Embedded with engineering, not handing off to it
Given the pace and the novelty of the surface, I stayed embedded with engineering and PM throughout — co-solving in real time rather than handing off designs for async review. Platform limitations often surfaced mid-sprint (the Apple Pay user agent gap, the in-widget state visibility issue), and continuous alignment meant we could redesign a flow in a day. The trust-first approach shipped without a last-minute pushback round because alignment was already built in.
Process Artifact
Two-path flow mapping: direct transfer queries vs. indirect discovery — and what the Remitly card needed to show in each context. Designed alongside PM and engineering to resolve what constituted 'minimum required input' before surfacing the widget.
Widget States & Design Variants
Four interaction states designed for the ChatGPT surface: the core send flow, a hybrid delivery-method selection path, three fee-display format variants, and the open exploratory query state — each considered across both mobile and desktop ChatGPT contexts.
Constraints & Tradeoffs
Widget interactions are invisible to the ChatGPT model
User actions inside the widget — changing an amount, selecting a delivery method — are not visible to the LLM. If a user edits the send amount from $398 to $1,000 inside the widget, then asks a follow-up question in chat, the model still believes the amount is $398. Any conversational logic about rates, limits, or fees operates on potentially stale context.
Designed the flow to treat each widget interaction as self-contained rather than relying on cross-turn context continuity. CTAs were scoped to actions completable within a single widget state. Follow-up questions that required updated context were handled by re-triggering the widget with the new parameters rather than trusting the model to carry state forward.

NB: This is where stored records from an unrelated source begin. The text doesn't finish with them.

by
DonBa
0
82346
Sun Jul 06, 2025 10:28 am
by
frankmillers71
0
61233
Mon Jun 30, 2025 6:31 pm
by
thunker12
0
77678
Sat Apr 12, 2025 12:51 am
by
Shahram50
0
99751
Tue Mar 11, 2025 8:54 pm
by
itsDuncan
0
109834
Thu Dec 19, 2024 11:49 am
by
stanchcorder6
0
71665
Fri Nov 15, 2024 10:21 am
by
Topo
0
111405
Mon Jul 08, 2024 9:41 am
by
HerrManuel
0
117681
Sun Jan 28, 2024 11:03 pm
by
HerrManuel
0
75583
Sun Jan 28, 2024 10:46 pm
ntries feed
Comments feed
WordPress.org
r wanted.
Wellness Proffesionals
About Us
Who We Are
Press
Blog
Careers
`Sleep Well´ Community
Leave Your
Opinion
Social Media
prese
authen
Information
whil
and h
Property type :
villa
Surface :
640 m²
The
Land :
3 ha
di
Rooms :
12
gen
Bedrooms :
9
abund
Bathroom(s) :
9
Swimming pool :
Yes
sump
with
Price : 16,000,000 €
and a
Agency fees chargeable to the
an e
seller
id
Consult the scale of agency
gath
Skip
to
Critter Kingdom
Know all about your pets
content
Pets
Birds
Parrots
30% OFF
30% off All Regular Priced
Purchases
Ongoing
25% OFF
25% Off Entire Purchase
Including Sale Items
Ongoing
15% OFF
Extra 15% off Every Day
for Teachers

Explicit user confirmation step vs. agent-confirms-and-executes
Product wanted to minimize taps to improve conversion funnel metrics. Research across conversational financial tools showed users expected an unambiguous 'I am committing to this transfer' moment before money moved — especially in a context they don't yet associate with real transactions.
An explicit confirmation beat was added as a non-negotiable. The flow is one step longer but eliminates the highest-stakes trust failure mode: a transfer the user didn't consciously intend.
What I'd Do Differently
I'd run first-party research with actual Remitly customers who use AI tools before mapping the flow.

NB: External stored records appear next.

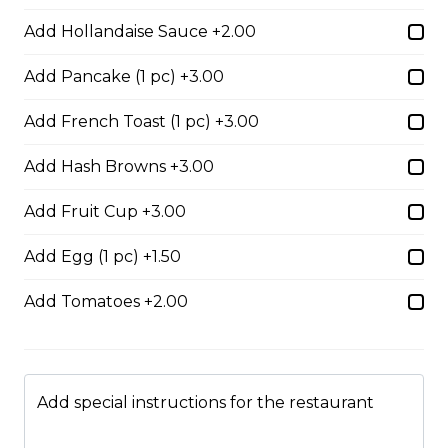
Add Hollandaise Sauce +2.00
Boneless Dry Ribs
Add Pancake (1 pc) +3.00
One pound boneless dry ribs tossed in choice of sauce.
Add French Toast (1 pc) +3.00
$17.00
Add Hash Browns +3.00
Add Fruit Cup +3.00
Potato Skins
Gluten-friendly. Bacon bits, green onions, and marble
Add Egg (1 pc) +1.50
cheese served with sour cream.
Add Tomatoes +2.00
$13.00
Nachos
Add special instructions for the restaurant
Fresh nachos chips smothered in tomato, green onion,
jalapenos, black olives, and marble cheese. Served with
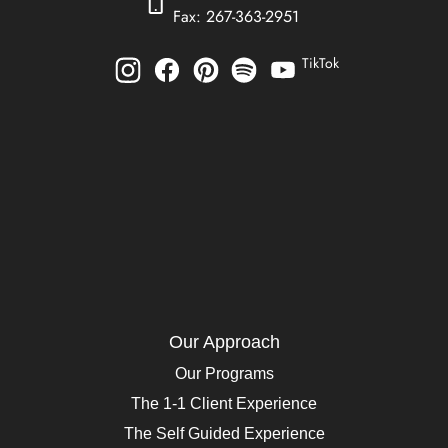
Fax: 267-363-2951
TikTok
Our Approach
Our Programs
The 1-1 Client Experience
The Self Guided Experience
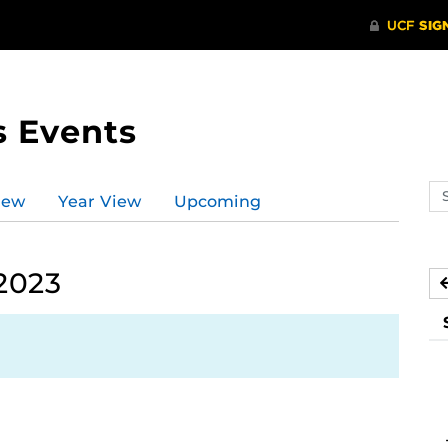
s Events
Se
iew
Year View
Upcoming
ev
ca
 2023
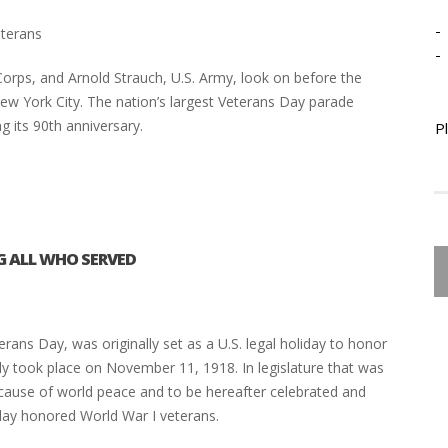
-
eterans
-
rps, and Arnold Strauch, U.S. Army, look on before the
w York City. The nation’s largest Veterans Day parade
g its 90th anniversary.
P
 ALL WHO SERVED
ns Day, was originally set as a U.S. legal holiday to honor
lly took place on November 11, 1918. In legislature that was
ause of world peace and to be hereafter celebrated and
iday honored World War I veterans.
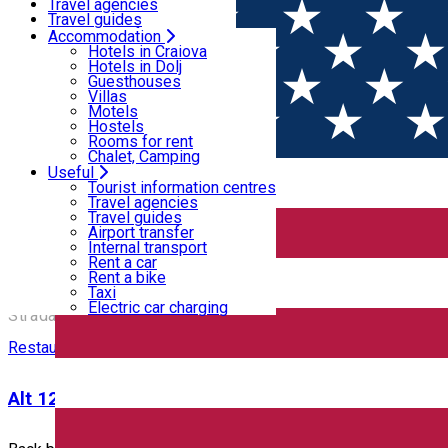
Motels
Travel agencies
Hostels
Travel guides
Rooms for rent
Airport transfer
Accommodation
Home
PLACES
Chalet, Camping
Internal transport
Hotels in Craiova
Rent a car
Hotels in Dolj
Rent a bike
Guesthouses
Places
Taxi
Villas
Electric car charging
Motels
Hostels
Rooms for rent
Bar / Pub
Restaurant - Craiova
Chalet, Camping
Useful
Closed
Tourist information centres
Travel agencies
Travel guides
ACSA
Airport transfer
Internal transport
Rent a car
Rent a bike
ACSA
Taxi
Electric car charging
Strada Traian Demetrescu Nr 2, Craiova 200395, Romania
Restaurant - Craiova
Alt 12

We derived behavioral insights from adjacent use cases and competitor analysis. The specific question I'd have answered first: at what point in a ChatGPT conversation does a Remitly customer feel ready to trust a financial widget they didn't explicitly ask for? We designed around a hypothesis. I'd rather have designed around data — and I'd have instrumented first-session widget abandonment from day one.
I'd design a dedicated 'first transfer' state that acknowledges the novelty of the context.
We designed for the generic user. A new Remitly customer making their first transfer inside ChatGPT is in a qualitatively different psychological moment than a returning user — that transition deserved its own design pass.
Reflection
The entire routing model was built on an assumption I couldn't yet prove: that most users reaching Remitly through ChatGPT were researching and comparing, not ready to send. That assumption held — 75% of tool calls were rate lookups. But I made the call on inference from adjacent behaviors, not from watching actual Remitly users in an AI context. What I'd do differently: instrument whether users were in research or transaction mode from day one, so I'm validating the assumption in days instead of waiting 30 days to find out if the design was right.